◆ **TASK DETAILS**
In the records, reproduce the lines from the line with "longitude: 8.2148" up to and including the line with "city: Bronxville", replacing "city" with "town" and leaving everything else unchanged. Give only those lines.

━━━ RAW DATA

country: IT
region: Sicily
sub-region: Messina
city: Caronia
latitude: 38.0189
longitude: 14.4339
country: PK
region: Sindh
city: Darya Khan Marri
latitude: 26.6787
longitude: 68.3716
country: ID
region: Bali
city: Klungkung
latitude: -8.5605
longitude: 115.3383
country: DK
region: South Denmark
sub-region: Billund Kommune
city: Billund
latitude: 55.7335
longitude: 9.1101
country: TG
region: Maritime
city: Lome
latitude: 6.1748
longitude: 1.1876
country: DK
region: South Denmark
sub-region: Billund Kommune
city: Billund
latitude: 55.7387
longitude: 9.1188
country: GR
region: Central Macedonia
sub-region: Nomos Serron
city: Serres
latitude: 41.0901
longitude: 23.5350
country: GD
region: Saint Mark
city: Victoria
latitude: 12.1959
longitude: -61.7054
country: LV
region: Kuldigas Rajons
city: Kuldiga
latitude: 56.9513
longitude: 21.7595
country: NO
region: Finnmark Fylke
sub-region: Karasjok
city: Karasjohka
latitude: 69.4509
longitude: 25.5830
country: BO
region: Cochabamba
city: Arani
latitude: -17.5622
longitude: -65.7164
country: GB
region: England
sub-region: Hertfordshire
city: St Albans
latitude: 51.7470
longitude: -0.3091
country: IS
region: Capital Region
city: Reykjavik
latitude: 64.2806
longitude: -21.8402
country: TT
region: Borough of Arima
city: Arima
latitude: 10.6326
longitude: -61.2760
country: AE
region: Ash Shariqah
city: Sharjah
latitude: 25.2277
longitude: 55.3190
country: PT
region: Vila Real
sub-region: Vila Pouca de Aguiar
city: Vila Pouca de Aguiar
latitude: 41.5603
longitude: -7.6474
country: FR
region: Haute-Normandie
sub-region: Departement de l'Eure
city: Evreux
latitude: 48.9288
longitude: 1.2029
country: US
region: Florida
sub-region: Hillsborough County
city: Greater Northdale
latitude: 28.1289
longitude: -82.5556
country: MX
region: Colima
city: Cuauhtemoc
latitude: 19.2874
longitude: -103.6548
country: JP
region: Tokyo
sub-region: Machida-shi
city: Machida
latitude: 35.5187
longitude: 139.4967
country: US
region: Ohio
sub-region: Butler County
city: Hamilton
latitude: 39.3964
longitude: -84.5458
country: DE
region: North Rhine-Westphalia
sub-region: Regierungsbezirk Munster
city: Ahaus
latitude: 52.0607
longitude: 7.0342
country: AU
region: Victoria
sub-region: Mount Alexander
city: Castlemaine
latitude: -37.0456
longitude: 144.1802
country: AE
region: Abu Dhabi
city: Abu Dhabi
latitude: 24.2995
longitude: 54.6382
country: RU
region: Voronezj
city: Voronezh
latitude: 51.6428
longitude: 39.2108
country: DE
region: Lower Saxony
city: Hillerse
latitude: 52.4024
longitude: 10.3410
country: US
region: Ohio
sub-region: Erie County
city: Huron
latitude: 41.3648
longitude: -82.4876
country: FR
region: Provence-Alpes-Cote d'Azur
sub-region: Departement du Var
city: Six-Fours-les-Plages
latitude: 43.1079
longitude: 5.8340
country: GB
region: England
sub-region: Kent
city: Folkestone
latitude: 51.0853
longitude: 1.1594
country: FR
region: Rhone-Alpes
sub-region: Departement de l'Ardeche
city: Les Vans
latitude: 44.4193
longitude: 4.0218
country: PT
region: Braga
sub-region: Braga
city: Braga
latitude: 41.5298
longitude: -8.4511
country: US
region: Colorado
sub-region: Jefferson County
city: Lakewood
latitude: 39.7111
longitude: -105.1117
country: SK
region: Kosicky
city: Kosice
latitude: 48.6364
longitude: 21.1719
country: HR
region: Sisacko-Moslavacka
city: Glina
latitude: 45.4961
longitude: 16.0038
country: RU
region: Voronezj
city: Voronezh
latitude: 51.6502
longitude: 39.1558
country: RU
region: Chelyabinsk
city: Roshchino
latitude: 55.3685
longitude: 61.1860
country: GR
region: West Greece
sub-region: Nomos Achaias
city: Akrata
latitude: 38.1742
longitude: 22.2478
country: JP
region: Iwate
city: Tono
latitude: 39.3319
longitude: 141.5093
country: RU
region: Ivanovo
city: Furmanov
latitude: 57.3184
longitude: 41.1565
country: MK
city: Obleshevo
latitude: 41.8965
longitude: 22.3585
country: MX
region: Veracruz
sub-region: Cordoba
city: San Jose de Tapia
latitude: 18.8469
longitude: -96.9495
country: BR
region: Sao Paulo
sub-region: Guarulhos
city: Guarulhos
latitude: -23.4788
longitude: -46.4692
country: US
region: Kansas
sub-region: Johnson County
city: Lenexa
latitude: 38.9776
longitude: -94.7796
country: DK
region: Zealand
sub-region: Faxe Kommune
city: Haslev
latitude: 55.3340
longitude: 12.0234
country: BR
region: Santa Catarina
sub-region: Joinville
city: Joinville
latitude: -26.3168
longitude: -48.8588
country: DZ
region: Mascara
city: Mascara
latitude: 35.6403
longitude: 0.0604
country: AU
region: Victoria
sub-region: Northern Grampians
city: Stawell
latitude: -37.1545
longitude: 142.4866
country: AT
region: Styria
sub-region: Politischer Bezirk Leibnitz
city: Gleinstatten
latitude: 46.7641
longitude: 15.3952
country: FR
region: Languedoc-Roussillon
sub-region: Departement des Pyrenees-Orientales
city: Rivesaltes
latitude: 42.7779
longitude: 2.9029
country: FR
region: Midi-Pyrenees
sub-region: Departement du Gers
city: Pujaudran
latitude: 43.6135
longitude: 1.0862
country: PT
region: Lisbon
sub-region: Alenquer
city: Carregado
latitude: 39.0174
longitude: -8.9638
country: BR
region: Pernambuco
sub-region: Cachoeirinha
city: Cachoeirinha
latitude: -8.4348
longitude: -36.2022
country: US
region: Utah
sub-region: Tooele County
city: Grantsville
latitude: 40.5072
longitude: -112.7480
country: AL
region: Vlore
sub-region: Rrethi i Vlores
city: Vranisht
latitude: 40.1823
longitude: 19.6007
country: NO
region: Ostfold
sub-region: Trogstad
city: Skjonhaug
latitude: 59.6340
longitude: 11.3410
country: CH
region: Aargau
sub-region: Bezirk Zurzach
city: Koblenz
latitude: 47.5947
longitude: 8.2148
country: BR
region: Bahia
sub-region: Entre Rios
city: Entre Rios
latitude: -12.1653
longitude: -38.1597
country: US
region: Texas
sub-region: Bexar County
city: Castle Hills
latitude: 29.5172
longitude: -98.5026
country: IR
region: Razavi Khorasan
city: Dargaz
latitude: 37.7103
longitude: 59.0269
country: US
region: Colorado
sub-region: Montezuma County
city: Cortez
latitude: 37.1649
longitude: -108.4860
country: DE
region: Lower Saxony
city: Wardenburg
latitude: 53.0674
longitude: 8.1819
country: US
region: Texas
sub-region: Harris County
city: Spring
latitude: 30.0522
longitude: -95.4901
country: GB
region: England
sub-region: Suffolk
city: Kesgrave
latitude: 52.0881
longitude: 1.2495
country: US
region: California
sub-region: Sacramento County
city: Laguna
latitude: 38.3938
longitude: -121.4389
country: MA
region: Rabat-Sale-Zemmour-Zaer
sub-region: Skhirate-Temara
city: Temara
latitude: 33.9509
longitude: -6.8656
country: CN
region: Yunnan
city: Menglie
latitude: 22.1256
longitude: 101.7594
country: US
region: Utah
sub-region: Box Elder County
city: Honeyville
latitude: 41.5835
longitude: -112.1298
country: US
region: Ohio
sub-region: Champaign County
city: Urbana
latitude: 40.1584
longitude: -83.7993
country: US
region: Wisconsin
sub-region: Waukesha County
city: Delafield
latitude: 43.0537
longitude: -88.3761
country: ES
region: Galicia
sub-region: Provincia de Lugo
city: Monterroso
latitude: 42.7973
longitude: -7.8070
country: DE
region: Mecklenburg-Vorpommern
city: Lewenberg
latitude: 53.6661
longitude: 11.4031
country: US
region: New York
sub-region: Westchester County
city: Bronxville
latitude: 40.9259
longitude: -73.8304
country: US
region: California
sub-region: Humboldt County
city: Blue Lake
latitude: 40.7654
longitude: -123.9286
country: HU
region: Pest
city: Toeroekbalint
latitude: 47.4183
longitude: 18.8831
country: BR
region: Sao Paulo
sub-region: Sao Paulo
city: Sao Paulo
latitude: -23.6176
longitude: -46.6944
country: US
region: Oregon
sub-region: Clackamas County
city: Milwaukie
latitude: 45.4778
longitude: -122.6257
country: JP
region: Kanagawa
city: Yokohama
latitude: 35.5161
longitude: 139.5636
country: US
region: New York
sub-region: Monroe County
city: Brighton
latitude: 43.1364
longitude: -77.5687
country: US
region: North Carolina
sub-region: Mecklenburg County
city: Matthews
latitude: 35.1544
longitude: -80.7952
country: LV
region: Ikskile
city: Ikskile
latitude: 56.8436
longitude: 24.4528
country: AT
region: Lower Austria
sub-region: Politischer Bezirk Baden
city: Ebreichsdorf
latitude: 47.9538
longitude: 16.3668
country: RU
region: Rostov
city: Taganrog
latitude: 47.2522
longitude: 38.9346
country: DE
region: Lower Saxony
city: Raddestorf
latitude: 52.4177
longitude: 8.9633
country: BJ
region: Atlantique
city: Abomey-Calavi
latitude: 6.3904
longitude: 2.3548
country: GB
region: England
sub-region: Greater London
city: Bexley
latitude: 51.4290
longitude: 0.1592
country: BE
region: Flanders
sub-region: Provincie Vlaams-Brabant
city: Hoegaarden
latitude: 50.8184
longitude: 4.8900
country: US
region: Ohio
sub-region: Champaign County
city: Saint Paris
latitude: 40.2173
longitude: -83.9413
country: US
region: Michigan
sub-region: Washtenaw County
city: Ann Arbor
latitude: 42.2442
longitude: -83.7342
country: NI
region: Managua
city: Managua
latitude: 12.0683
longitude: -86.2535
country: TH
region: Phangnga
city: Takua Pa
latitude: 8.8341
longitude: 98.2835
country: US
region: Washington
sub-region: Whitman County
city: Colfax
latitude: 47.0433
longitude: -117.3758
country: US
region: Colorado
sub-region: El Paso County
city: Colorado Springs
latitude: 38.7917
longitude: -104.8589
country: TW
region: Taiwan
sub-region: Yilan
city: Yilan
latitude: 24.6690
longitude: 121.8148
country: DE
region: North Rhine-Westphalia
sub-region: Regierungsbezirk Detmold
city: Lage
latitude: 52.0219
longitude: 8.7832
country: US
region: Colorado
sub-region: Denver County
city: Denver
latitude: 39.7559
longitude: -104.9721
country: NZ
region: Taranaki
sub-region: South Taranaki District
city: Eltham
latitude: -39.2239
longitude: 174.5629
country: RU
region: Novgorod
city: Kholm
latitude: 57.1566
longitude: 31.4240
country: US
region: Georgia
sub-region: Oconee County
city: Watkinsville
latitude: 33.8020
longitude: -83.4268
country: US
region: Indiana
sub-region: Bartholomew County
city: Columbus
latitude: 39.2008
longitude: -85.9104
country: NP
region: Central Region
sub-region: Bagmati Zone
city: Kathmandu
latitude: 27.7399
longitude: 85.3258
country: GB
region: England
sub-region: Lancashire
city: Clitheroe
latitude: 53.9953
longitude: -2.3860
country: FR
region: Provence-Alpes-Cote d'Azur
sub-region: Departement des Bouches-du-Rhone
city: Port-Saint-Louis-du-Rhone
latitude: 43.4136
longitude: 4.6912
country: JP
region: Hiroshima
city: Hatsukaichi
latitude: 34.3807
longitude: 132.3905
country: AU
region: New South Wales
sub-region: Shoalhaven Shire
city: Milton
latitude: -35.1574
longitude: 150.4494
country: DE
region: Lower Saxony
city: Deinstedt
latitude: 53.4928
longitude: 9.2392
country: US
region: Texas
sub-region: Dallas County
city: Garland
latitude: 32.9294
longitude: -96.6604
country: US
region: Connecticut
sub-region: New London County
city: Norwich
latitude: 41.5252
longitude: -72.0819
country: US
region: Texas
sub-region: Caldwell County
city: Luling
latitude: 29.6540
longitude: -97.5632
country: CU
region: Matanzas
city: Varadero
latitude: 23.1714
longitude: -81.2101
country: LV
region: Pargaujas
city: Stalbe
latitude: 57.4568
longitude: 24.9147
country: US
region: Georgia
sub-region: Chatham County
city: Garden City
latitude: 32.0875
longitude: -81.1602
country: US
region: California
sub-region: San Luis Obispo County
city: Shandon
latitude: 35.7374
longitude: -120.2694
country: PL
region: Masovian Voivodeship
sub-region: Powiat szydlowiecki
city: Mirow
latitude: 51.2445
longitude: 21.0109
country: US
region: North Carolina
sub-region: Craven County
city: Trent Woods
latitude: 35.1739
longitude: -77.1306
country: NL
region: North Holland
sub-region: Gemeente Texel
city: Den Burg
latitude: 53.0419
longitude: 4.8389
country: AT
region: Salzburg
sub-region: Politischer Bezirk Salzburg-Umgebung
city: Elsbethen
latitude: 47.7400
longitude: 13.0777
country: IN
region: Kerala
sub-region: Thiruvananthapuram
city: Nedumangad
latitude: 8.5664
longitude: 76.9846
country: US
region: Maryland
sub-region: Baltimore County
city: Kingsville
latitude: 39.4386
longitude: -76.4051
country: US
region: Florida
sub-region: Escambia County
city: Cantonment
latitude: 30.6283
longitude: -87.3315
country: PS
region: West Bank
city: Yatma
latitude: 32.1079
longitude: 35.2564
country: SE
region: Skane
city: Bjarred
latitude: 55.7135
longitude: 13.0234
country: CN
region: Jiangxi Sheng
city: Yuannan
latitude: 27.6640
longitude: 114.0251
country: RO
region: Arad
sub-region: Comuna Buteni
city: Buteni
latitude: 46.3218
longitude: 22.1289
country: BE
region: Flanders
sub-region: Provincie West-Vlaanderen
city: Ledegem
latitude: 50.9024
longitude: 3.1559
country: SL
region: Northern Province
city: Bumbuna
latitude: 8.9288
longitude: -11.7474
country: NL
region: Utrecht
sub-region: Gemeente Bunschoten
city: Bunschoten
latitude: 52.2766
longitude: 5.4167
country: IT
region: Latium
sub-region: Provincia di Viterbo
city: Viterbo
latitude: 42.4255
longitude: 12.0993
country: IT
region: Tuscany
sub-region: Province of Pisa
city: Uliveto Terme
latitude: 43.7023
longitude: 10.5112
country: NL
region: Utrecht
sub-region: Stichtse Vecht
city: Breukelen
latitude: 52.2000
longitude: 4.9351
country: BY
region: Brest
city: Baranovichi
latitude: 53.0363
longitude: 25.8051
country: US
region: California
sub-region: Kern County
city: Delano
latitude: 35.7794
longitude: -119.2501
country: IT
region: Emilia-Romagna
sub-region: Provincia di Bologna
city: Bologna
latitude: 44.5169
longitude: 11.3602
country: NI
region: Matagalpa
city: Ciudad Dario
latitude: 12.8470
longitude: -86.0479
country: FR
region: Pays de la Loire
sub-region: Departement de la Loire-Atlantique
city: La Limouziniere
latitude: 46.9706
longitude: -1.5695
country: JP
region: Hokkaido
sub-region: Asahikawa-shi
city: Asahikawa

━━━━━━

◆ **TASK SOLUTION**
longitude: 8.2148
country: BR
region: Bahia
sub-region: Entre Rios
town: Entre Rios
latitude: -12.1653
longitude: -38.1597
country: US
region: Texas
sub-region: Bexar County
town: Castle Hills
latitude: 29.5172
longitude: -98.5026
country: IR
region: Razavi Khorasan
town: Dargaz
latitude: 37.7103
longitude: 59.0269
country: US
region: Colorado
sub-region: Montezuma County
town: Cortez
latitude: 37.1649
longitude: -108.4860
country: DE
region: Lower Saxony
town: Wardenburg
latitude: 53.0674
longitude: 8.1819
country: US
region: Texas
sub-region: Harris County
town: Spring
latitude: 30.0522
longitude: -95.4901
country: GB
region: England
sub-region: Suffolk
town: Kesgrave
latitude: 52.0881
longitude: 1.2495
country: US
region: California
sub-region: Sacramento County
town: Laguna
latitude: 38.3938
longitude: -121.4389
country: MA
region: Rabat-Sale-Zemmour-Zaer
sub-region: Skhirate-Temara
town: Temara
latitude: 33.9509
longitude: -6.8656
country: CN
region: Yunnan
town: Menglie
latitude: 22.1256
longitude: 101.7594
country: US
region: Utah
sub-region: Box Elder County
town: Honeyville
latitude: 41.5835
longitude: -112.1298
country: US
region: Ohio
sub-region: Champaign County
town: Urbana
latitude: 40.1584
longitude: -83.7993
country: US
region: Wisconsin
sub-region: Waukesha County
town: Delafield
latitude: 43.0537
longitude: -88.3761
country: ES
region: Galicia
sub-region: Provincia de Lugo
town: Monterroso
latitude: 42.7973
longitude: -7.8070
country: DE
region: Mecklenburg-Vorpommern
town: Lewenberg
latitude: 53.6661
longitude: 11.4031
country: US
region: New York
sub-region: Westchester County
town: Bronxville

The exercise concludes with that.